The concern, which Mr. Doherty addressed in his interview with the Sun, is that Pennsylvania – one of the three out-of-state destinations for city garbage – will hit its landfill capacity soon, and then the city will be held hostage and will have to pay top dollar to any other state that might have room for our trash. Pennsylvania is already tightening its requirements for imported waste, Mr. Doherty said.


That could leave New York City with millions of tons of waste with nowhere to go. On an average day in 2002, the city generated more than 15.5 million tons of waste and exported more than 8 million tons of it to landfills and incinerators outside New York City, according to comptroller’s figures.


The comptroller suggests that the city also work on reducing the amount of waste it produces. In the report, experts in his office said, “In the long run, the most cost competitive waste management solution will likely be a fully-integrated recycling and waste prevention program in which New York City takes an active role in creating viable markets for recycled products.”

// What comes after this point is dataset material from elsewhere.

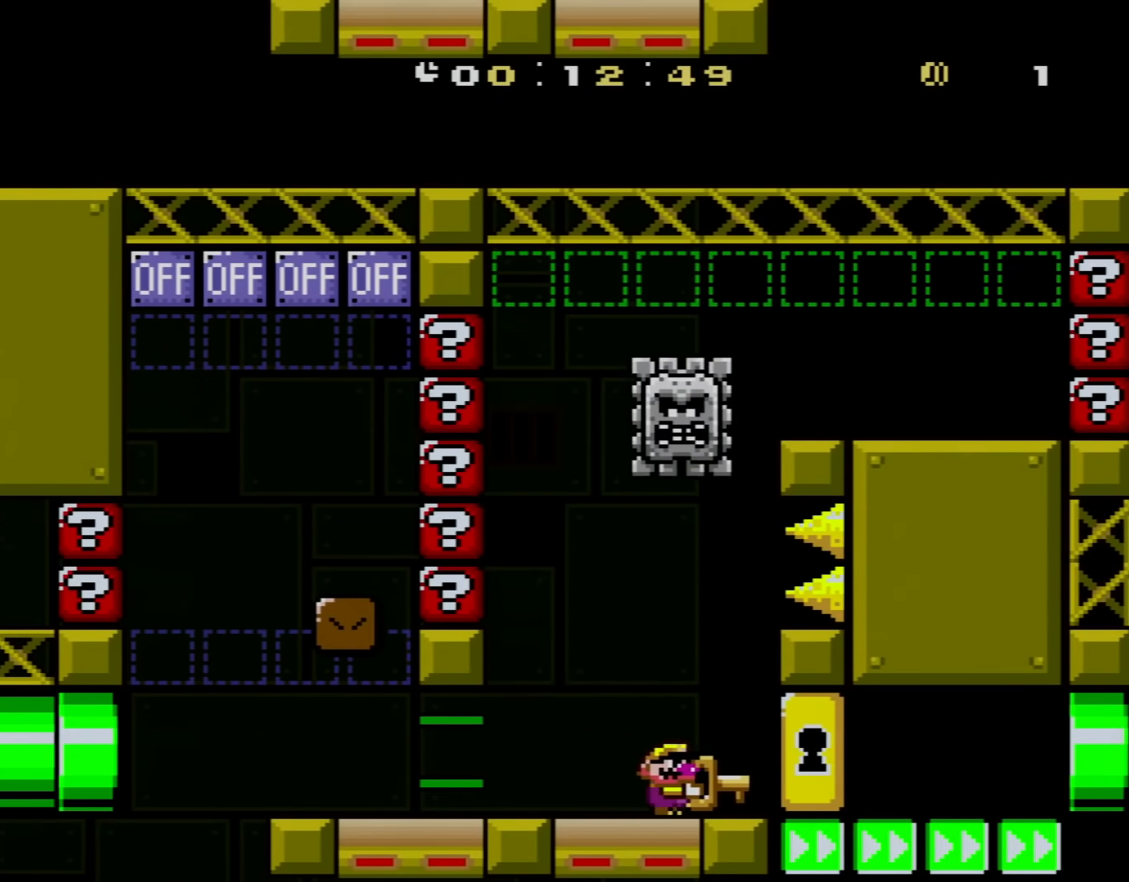
{"buttons": ["X", "DPAD_RIGHT"], "events": [[34, "DPAD_RIGHT", "down"]]}
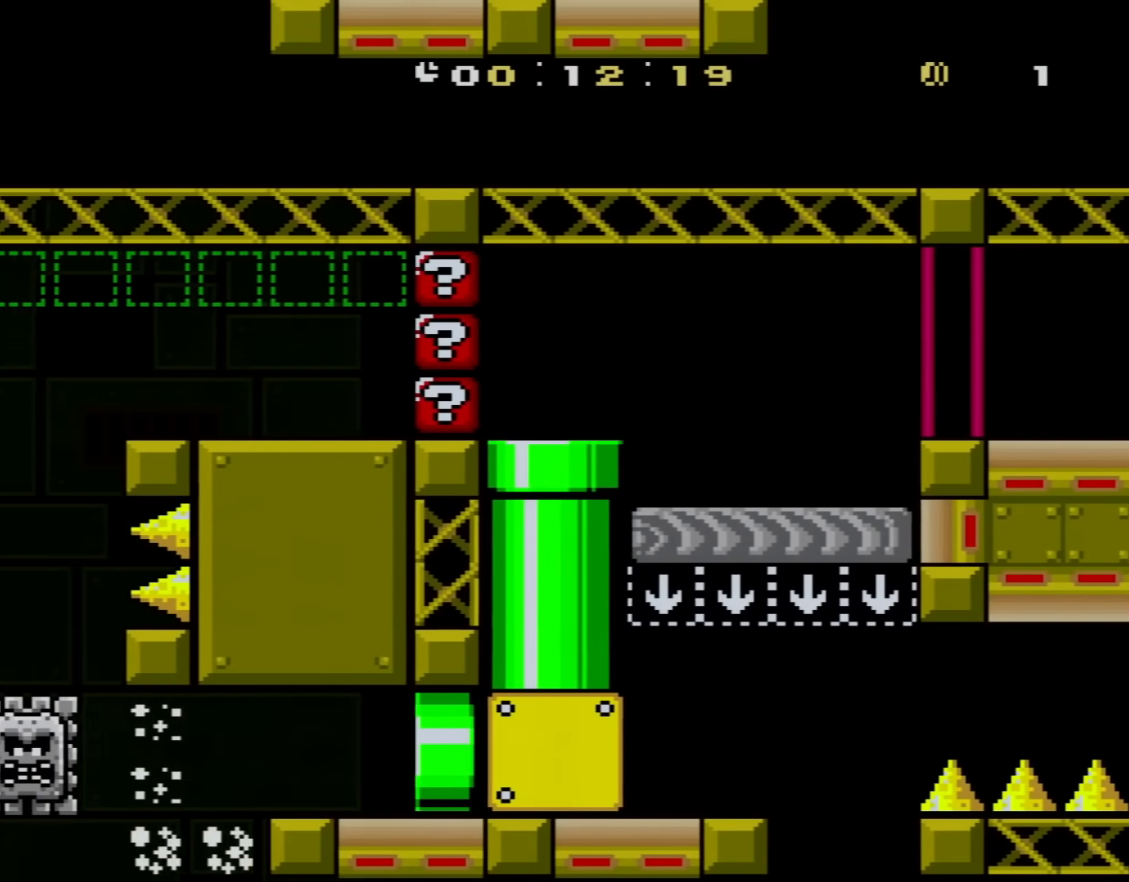
{"buttons": ["X", "DPAD_UP"], "events": [[50, "DPAD_RIGHT", "up"], [283, "DPAD_RIGHT", "down"], [333, "DPAD_RIGHT", "up"], [467, "DPAD_UP", "down"]]}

The comptroller suggests that the city also work on reducing the amount of waste it produces and on taking “an active role in creating viable markets for recycled products.”


In laying out recommendations for the city’s waste program, Mr. Thompson said the city should:


* Pursue the development of publicly controlled disposal capacity in case the current landfills suddenly aren’t available;


* Consider purchasing access to existing landfills in upstate New York;


* Consider landfills in other parts of the country beyond Ohio, Pennsylvania, and Virginia, where it ships garbage now;


* Integrate its public- and private-sector waste instead of keeping it artificially separated as it does now;


* Look at other ways to transport waste, in addition to by rail and by boat;


* Increase the competition for its waste and diversity disposal options so that there are more than two or three companies bidding on garbage removal;


* Stop focusing on “burn and dump” as its waste management options, begin to develop local markets for the city’s recycled materials, and encourage New Yorkers to cut back on the trash they create.


The plan Mr. Bloomberg unveils today is likely to address many of those issues. The motivation is to help stabilize the costs of the city’s waste management over the longer term, Mr. Doherty said last week, adding that costs are unlikely to go down.